EH-Net

Hi again, Finaly i downloaded Back track 5 R2 Gnome and its great it comes with metasploit 4.2 i think its latest version fo metasploit but im still wondering about IIS exploits in it. becuase many of exploit is designed for windows 2000 or its better to say IIS 4 or 5. But we know IIS 6 is vulnerable (with deffualt settings) is any body knows why?
 

search iis for IIS exploits in metasploit

Always ensure you run the BT package update as well as the Metasploit update so you have the most up-to-date tools.  The devs for metasploit and the community are always coming up with new plugins.

But i have Metasploit 4.2 with bactrack R2 i think it must has some exploits at least for IIS5 i mean windows 2003 not 2000 or NT its soooooooooooooooo old!!!!!!!!!!

Yes, you have the latest version but you still need to keep updating to have the latest updates of exploits and modules. It's even stated at the banner meesage that metasploit update should be done atleast daily :)

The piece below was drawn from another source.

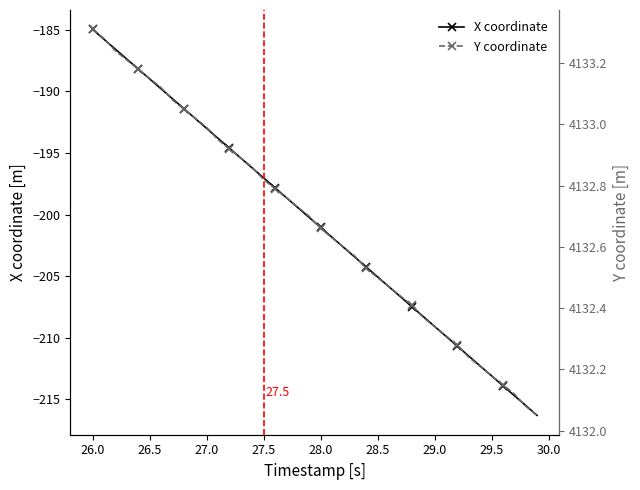

Which category has the highest value in the X coordinate series?

26.0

ok  liliyke if you think i meed to update that i'lltest it today.
but i dont think it works

If you want to practice using Metasploit, I would recommend getting some purposely made vulnerable systems.  One good one to grab would be Metasploitable.  It is a linux build but will give you some good understanding of how to use Metasploit.  You can also get the distros like Damn Vulnerable Linux, install WebGoat on an XP system - turns it into a vulnerable website and there are probably a few other ones that I can't recall at the moment.

Also you may want to look at Metasploit: A Penetration Testers Guide by Dave Kennedy.  Its a great book and should be on the shelf for all users of the framework.